(Camera metadata records)
════════

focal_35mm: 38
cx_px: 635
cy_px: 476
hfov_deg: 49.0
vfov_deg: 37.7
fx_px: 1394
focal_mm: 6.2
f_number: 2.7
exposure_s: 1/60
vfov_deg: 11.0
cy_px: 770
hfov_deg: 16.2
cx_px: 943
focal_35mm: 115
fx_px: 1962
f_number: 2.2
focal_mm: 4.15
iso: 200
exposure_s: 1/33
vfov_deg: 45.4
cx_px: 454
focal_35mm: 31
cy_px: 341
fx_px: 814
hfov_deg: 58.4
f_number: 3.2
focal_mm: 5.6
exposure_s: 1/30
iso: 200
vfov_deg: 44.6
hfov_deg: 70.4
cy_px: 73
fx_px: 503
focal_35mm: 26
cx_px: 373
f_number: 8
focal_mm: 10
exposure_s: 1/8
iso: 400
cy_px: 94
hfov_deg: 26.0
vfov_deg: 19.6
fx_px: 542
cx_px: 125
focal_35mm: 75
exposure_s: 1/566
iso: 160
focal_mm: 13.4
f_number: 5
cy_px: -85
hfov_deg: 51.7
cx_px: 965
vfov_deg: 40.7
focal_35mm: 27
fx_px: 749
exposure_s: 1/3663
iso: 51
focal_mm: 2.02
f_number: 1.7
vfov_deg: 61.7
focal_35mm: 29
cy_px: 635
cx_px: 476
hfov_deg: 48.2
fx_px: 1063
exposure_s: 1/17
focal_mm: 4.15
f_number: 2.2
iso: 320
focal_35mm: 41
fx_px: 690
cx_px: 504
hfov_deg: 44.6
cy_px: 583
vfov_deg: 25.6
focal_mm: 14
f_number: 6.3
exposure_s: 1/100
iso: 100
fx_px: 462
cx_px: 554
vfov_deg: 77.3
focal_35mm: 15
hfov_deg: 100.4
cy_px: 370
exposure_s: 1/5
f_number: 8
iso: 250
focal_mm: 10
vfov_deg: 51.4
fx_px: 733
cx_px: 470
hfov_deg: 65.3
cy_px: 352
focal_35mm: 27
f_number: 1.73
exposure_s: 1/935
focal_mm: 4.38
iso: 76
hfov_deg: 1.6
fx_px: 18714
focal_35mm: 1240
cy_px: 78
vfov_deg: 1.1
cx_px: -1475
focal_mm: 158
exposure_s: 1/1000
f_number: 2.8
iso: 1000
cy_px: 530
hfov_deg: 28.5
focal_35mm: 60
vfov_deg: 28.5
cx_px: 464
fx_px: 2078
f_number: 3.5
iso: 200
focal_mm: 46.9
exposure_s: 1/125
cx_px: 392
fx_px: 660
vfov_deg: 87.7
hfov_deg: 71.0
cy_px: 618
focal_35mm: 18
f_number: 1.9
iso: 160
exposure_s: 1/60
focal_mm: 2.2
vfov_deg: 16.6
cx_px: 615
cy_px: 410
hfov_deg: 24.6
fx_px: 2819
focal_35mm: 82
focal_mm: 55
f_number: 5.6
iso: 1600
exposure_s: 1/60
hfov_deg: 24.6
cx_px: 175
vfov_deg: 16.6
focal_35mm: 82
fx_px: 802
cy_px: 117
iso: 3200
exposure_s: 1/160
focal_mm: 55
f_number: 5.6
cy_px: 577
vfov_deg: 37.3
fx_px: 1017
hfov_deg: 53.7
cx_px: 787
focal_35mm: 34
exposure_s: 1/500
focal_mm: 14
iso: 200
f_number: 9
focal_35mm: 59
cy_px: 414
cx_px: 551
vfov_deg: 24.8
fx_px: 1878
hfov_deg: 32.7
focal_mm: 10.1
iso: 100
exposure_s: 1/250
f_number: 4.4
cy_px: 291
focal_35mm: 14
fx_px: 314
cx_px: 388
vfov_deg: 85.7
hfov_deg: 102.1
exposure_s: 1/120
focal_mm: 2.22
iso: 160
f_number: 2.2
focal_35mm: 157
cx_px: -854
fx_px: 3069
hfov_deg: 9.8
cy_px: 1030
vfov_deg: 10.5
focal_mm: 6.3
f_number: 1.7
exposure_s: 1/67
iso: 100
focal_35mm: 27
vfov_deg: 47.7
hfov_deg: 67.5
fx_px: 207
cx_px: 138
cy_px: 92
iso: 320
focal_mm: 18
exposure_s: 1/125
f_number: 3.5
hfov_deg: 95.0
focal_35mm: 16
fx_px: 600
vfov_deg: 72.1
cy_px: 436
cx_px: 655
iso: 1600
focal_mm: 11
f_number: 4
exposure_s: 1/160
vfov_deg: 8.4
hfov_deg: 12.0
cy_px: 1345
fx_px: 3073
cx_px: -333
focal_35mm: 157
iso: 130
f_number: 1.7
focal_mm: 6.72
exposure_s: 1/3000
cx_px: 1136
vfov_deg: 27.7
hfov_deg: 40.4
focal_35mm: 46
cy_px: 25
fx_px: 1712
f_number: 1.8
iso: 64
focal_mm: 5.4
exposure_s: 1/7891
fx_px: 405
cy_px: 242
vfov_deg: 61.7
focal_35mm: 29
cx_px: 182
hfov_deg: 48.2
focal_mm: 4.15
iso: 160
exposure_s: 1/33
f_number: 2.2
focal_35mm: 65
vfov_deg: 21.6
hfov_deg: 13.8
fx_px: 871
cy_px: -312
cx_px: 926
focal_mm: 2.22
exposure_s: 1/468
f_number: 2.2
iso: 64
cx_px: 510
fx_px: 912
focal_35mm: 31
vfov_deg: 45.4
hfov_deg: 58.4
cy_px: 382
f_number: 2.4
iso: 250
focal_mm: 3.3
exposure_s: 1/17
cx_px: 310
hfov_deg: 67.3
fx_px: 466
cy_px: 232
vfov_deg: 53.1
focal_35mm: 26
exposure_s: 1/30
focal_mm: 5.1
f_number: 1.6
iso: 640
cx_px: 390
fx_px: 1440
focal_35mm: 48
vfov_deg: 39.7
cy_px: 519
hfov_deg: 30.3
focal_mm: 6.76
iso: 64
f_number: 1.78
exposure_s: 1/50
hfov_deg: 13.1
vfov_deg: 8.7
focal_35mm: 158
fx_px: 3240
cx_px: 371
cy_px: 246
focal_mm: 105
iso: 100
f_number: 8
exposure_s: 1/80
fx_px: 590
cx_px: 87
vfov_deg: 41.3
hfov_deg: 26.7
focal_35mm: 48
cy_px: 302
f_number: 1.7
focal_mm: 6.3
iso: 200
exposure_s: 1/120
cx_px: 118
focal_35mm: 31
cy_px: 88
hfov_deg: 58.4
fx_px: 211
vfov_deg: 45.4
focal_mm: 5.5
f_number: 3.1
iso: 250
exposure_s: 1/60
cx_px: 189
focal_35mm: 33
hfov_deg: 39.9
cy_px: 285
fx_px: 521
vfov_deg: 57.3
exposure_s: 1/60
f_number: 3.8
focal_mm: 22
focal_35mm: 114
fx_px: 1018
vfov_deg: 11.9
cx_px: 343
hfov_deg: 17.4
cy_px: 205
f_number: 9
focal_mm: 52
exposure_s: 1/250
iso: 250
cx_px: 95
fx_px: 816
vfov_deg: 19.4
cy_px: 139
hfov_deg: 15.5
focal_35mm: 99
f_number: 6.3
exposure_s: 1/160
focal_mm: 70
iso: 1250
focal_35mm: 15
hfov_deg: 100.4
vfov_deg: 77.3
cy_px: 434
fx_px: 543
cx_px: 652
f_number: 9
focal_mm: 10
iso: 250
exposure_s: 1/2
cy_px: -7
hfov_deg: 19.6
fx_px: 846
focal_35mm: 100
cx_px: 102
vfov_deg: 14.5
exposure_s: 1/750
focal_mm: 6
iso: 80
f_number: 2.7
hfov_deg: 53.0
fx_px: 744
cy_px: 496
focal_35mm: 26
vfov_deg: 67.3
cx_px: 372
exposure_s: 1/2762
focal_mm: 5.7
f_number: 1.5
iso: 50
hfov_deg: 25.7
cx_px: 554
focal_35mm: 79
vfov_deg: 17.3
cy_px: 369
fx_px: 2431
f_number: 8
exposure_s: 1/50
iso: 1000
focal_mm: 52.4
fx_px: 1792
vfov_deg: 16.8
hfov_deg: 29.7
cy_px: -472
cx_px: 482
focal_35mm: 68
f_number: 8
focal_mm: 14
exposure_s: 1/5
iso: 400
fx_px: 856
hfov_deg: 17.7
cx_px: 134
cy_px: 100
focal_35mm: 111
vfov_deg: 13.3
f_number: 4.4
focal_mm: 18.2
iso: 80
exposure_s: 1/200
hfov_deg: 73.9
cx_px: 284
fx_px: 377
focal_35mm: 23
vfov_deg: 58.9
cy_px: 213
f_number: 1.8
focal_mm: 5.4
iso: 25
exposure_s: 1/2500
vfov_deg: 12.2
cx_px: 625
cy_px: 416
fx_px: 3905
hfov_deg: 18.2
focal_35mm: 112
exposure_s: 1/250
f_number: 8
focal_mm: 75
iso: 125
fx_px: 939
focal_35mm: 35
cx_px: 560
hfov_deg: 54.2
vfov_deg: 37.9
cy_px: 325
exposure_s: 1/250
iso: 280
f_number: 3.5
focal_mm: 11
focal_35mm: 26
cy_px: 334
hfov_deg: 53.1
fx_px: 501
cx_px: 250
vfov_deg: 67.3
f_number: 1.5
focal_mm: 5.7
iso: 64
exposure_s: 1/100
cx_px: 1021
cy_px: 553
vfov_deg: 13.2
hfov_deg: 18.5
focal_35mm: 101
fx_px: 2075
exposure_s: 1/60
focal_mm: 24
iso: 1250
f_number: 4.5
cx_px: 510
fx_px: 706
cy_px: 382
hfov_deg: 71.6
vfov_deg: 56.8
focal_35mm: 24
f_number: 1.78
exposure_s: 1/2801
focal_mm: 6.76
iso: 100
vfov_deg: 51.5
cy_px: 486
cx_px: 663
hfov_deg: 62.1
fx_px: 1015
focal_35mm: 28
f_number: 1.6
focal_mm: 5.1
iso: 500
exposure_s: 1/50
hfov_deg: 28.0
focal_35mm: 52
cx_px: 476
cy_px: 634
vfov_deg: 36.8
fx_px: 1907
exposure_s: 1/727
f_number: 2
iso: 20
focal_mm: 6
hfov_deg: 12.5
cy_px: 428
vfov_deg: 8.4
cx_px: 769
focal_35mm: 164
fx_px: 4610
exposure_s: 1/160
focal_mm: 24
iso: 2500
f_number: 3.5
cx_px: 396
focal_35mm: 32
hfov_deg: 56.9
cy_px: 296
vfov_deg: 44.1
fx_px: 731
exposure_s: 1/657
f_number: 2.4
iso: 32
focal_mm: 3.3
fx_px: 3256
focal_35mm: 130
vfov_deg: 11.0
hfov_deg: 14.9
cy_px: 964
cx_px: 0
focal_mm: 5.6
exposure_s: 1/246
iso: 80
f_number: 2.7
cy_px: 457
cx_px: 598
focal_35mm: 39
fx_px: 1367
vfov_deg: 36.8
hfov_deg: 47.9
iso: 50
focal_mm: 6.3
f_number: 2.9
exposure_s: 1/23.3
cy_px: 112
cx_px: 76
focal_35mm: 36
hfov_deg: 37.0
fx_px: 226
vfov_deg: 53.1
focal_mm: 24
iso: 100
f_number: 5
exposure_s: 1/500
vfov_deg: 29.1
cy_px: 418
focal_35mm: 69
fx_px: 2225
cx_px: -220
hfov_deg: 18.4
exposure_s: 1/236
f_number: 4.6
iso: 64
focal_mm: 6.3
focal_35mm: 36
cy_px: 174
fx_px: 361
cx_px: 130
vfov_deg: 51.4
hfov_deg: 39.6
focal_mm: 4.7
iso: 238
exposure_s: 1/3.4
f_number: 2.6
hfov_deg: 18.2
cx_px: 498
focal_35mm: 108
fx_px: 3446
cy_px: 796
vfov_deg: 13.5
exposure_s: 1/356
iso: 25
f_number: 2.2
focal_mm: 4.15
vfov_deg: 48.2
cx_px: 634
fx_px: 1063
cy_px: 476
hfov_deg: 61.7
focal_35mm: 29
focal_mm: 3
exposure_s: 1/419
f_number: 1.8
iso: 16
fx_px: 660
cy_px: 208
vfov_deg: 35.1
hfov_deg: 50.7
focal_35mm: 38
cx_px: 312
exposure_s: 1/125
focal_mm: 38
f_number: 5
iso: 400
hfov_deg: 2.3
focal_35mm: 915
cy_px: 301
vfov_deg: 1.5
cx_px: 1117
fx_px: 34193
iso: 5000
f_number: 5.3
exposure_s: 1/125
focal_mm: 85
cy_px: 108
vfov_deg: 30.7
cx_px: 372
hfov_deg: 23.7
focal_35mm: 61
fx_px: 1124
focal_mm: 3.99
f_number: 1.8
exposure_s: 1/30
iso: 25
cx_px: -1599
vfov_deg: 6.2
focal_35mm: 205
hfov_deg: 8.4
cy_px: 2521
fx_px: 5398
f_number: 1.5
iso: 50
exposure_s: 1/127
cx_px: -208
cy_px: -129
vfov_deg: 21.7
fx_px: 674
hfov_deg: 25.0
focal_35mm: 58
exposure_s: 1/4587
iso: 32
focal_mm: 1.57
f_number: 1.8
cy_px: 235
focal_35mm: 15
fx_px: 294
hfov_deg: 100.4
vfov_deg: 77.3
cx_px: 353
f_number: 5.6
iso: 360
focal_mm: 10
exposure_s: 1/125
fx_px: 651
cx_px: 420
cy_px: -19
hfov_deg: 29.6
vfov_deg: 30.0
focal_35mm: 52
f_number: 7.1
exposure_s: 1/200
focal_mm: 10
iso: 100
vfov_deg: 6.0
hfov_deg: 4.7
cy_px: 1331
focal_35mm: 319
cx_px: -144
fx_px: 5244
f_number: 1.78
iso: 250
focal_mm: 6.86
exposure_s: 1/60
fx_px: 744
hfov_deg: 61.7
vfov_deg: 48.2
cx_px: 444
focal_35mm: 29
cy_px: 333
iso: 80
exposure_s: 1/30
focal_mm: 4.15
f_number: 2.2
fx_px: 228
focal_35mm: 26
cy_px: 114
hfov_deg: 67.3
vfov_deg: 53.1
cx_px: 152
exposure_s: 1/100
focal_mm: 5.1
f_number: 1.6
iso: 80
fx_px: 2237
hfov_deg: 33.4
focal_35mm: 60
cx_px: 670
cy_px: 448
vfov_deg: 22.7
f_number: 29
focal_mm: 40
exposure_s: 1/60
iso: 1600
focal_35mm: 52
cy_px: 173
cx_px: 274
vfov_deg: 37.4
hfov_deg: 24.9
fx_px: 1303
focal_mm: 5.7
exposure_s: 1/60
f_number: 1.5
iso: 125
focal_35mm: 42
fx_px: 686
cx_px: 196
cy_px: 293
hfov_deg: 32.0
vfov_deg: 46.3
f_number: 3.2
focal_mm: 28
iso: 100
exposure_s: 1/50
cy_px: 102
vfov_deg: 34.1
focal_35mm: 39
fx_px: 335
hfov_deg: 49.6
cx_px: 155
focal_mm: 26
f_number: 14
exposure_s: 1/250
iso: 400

════════

= TASK GOAL =
Take the lines from the start of the records through the line holding "focal_35mm: 75", both included, and please print them exactly, with nothing else.

= EXERCISE OUTPUT =
focal_35mm: 38
cx_px: 635
cy_px: 476
hfov_deg: 49.0
vfov_deg: 37.7
fx_px: 1394
focal_mm: 6.2
f_number: 2.7
exposure_s: 1/60
vfov_deg: 11.0
cy_px: 770
hfov_deg: 16.2
cx_px: 943
focal_35mm: 115
fx_px: 1962
f_number: 2.2
focal_mm: 4.15
iso: 200
exposure_s: 1/33
vfov_deg: 45.4
cx_px: 454
focal_35mm: 31
cy_px: 341
fx_px: 814
hfov_deg: 58.4
f_number: 3.2
focal_mm: 5.6
exposure_s: 1/30
iso: 200
vfov_deg: 44.6
hfov_deg: 70.4
cy_px: 73
fx_px: 503
focal_35mm: 26
cx_px: 373
f_number: 8
focal_mm: 10
exposure_s: 1/8
iso: 400
cy_px: 94
hfov_deg: 26.0
vfov_deg: 19.6
fx_px: 542
cx_px: 125
focal_35mm: 75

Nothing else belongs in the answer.